Jack, at the foot of the stairs, took three shots. Abe kept his eyes shut against the quick bursts of light from the flash.
“Let’s go.”
“Hang on. I want a look around.”
Abe gave him the flashlight. As Jack started to wander the cellar, he gazed up the stairway at the door. He imagined it swinging shut. If someone came from above and locked it…
“Over here,” Jack said.
“What?”
“That hole Gory talked about.”
Abe hurried across the dirt floor and joined Jack beside a crooked stack of bushel baskets. The hole at his feet was roughly circular and almost a yard in diameter. It didn’t go straight down, but dropped away at a steep angle in the direction of the cellar’s rear wall.
Abe covered his eyes. Jack took a photo.
“That’s it,” Abe said. “Let’s go.”
“Take this a minute.” Jack handed the camera to him.
“What am I supposed to do with it?”
“Hang onto it.”
Crouching, Jack aimed the flashlight into the hole. He lowered his face close to the edge and peered in.
“The girls are waiting,” Abe said.
“I know.”
“We’re already late.”
“A couple more minutes won’t make that much difference.” Lying down flat, Jack started squirming head first into the hole.
“You’ve got to be kidding,” Abe muttered.
“I won’t go far.” Jack’s voice came up muffled.
“The fun part,” Abe said. “will be backing out.”
In the last glow before the light faded out, Abe fell to his knees and clutched a cuff of Jack’s jeans. Then he was in darkness. Looking over his shoulder, he watched the dim patch of gray at the cellar door.
They could be up there, right now. They could be on their way out of the house.
He yanked Jack’s cuff. “Come on.”
Jack was no longer moving.
“Are you okay?”
“Yeah.” His voice sounded thick as if he were speaking with a pillow over his mouth. “Goes on and on,” he said.
“Come out of there.”
“Oh, shit.”
“What?”
“Something up ahead. Looking at me.”
Abe felt the hair rise on the back of his neck. “What is it?”
“Let me get closer.”
“What is it? Is something coming?”
“It’s not coming. Huh-uh. It’s…an owl head. No owl, just its head. Man, there’s all kind of bones and shit down here.”
“Great. Time to leave.” He grabbed Jack’s ankles and started to drag him out.
Moments later, light appeared in the hole—a glowing rim around Jack’s shoulder. His head appeared. Abe kept pulling. Jack worked his way backward, elbows shoving at the clay.
Then he was out.
“Infuckingcredible,” he said. “I could only see about twenty feet, but you oughta see all that shit. Bones all over the place down there.”
“Human?”
“Nothing that big. Maybe dogs, cats, squirrels, raccoons. Smaller stuff, too, like from mice or rats. Why don’t you take a quick look?”
“Thanks anyway.”
“I wonder if I could get a picture of that stuff.

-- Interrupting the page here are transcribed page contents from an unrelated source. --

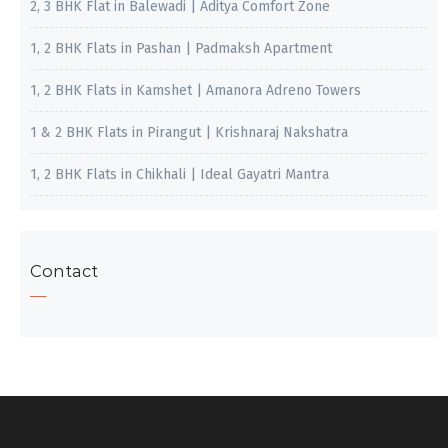
2, 3 BHK Flat in Balewadi | Aditya Comfort Zone
1, 2 BHK Flats in Pashan | Padmaksh Apartment
1, 2 BHK Flats in Kamshet | Amanora Adreno Towers
1 & 2 BHK Flats in Pirangut | Krishnaraj Nakshatra
1, 2 BHK Flats in Chikhali | Ideal Gayatri Mantra
Contact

Worth a try, huh?”
The quick, soft sounds of footsteps rushing down the stairs sounded more animal than human.
Janice pressed herself against the moist clay wall of the tunnel and stared into the blue light. Her heart felt as if it might smash through her ribs. Her breath came in harsh sobs. She clutched the knife with both hands, blade toward the cellar, and held her breath.
She only glimpsed the beast as it passed the tunnel entrance. Her knees sagged. She braced herself against the wall to keep from falling. Her stomach lurched. She swallowed the hot, bitter fluid that rose in her throat.
This—or one like it—was the thing that had raped her. Its claws had ripped her flesh, its snouted mouth had sucked and gnawed her breasts, its penis had been deep inside her and she could still feel the hurt from it.